Civility on the Supreme Court

The Supreme Court of the United States (SCOTUS) was in the news a lot last week as they decided high profile decisions on affirmative action, the Voting Rights Act, and gay marriage. The Court leaned more conservatively on the affirmative action and Voting Rights Act decisions and more liberally on the two gay marriage decisions. One consistency throughout these big decisions (and many of the lower profile decisions of the term) was that the more liberal justice Ruth Bader Ginsburg was on the opposite side of the decision to the more conservative justices Samuel Alito and Antonin Scalia.

In the American court system, SCOTUS is the highest court in the land. It comprises nine Justices who are presidential nominees with lifetime appointments. As such, the justices often have different ideological bents but have to find a way to serve together for years, or even decades.

The inner workings of the SCOTUS are notoriously mysterious and full of written and unwritten rules about seniority, who writes what opinion, and even little things like who is required to pour coffee for the other justices. There are also unwritten rules about decorum and defined channels for how to express disagreement. Justices are expected to be respectful and cordial to each other and confine their divergence to their written dissenting opinions which, in the cases where they strongly disagree, can be read from the bench after the majority decision is handed down.

Ginsburg and Scalia have been serving together for a long time. Scalia has been on the court since 1986 and Ginsburg has served since 1993. They have always been on different sides of the ideological coin and have had different ways of interpreting the Constitution and the rules of law. However, Supreme Court lore tells that they have a genuine friendship outside of work attending the opera together and regularly socializing together with their respective spouses.

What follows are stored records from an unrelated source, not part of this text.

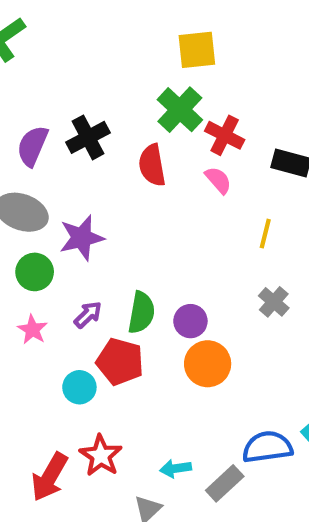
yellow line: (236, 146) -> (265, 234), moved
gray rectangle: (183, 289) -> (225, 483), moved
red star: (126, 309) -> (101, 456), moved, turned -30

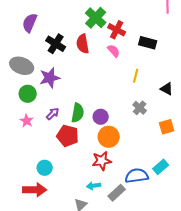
black cross: (88, 137) -> (56, 44), moved, turned -30
purple semicircle: (32, 146) -> (30, 23), moved
cyan circle: (79, 387) -> (45, 168), moved
red star: (101, 456) -> (102, 161), moved, turned 30
red arrow: (50, 477) -> (35, 190), turned -120

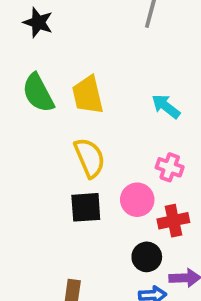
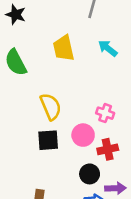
yellow trapezoid: (88, 95) -> (64, 48), moved
cyan arrow: (166, 106) -> (108, 48), moved

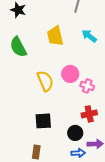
pink circle: (83, 135) -> (70, 74), moved
black square: (48, 140) -> (43, 121), moved

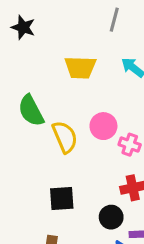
yellow trapezoid: (55, 36) -> (80, 67), turned -75
green semicircle: (18, 47) -> (31, 111), moved

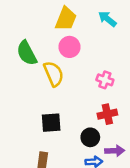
yellow trapezoid: (80, 67) -> (66, 19), turned -70
pink circle: (103, 126) -> (70, 47), moved

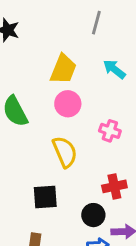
yellow semicircle: (54, 74) -> (65, 152), moved
pink cross: (105, 80) -> (110, 131), moved

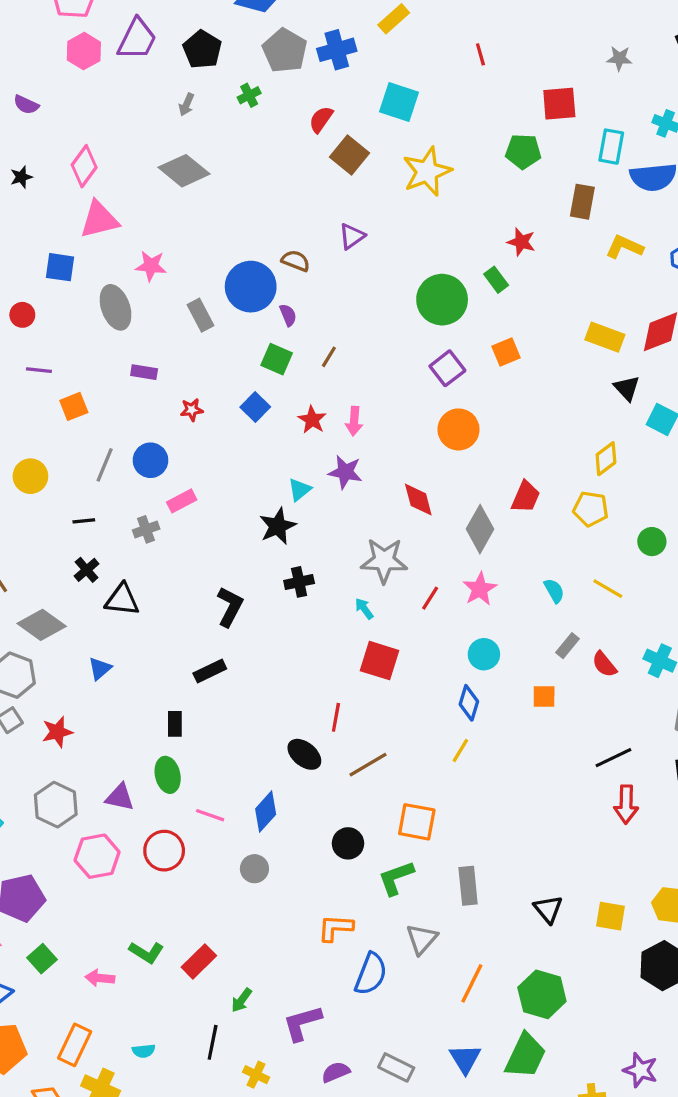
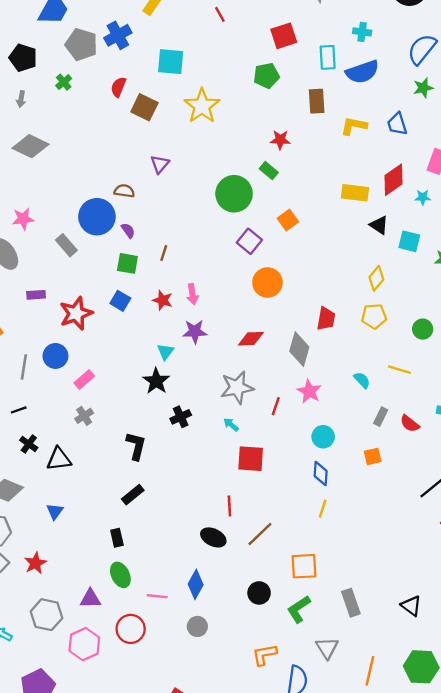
red star: (192, 410) -> (76, 313), size x2.0
red diamond: (418, 500) -> (251, 339), turned -64
gray cross: (146, 529) -> (84, 416), moved

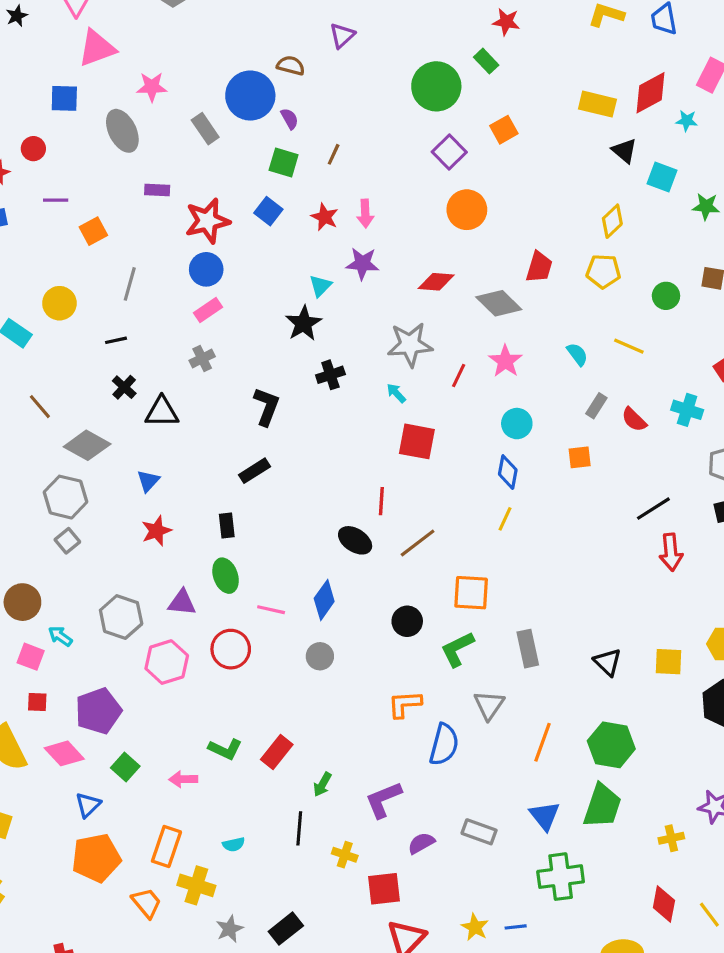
gray diamond: (299, 349) -> (499, 303), turned -68
blue circle: (55, 356) -> (206, 269), moved
red star: (35, 563) -> (156, 531), moved

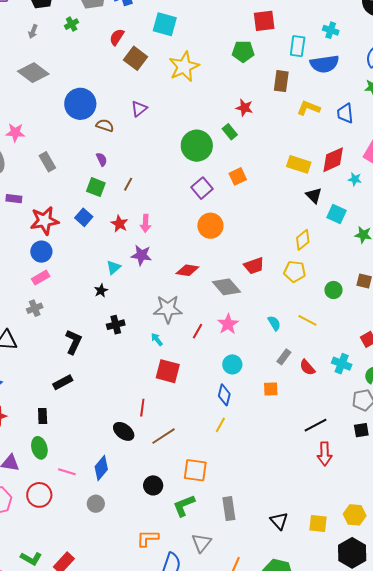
blue circle: (250, 96) -> (80, 104), moved
red trapezoid: (539, 267) -> (254, 266), turned 50
black star: (303, 323) -> (101, 291), size x0.6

On the four high profile cases this session, Scalia joined the majority on the affirmative action and voting rights cases while Ginsburg wrote blistering dissents which she read from the bench. Ginsburg joined the majority on the two gay marriage cases while Scalia wrote, and read, his own scathing dissenting opinions. While these two clearly have different ideas about how to interpret the Constitution there is no reason to think that their disagreements this week are going to negatively affect their relationship.

On the other hand, Justice Alito, who joined with Scalia on all four decisions, seems to place less value on preserving this collegiality. While Ginsburg was reading her dissent on the Voting Rights Act case, Alito was reported to be rolling his eyes, shaking his head, and looking at the ceiling. He is also reported to have rolled his eyes while Justices Elena Kagan and Sonia Sotomayor were speaking in recent weeks. While we don’t know exactly what happens behind the scenes, it appears unlikely that Alito is spending his weekends socializing with any of the more liberal justices.

There are ways, in any workplace to have disagreements with people without resorting to unprofessional antics. The Supreme Court has a more clearly defined structure than most organizations through its system of opinions and dissents but there is almost always a way to stay true to your own ideology while maintaining good relations with your colleagues.

Ginsburg has said that one of the enduring traditions of the Court has been to start every day with handshakes. All nine justices shake each other’s hands to show, in Ginsburg’s words that “even though you circulated that nasty dissent yesterday, we’re in this together and we better get along with each other.” This tradition sets a powerful example to anybody in an adversarial workplace: if the SCOTUS justices can find a way to get along then everybody should be able to make the effort.

How do your colleagues handle fundamental differences of opinion?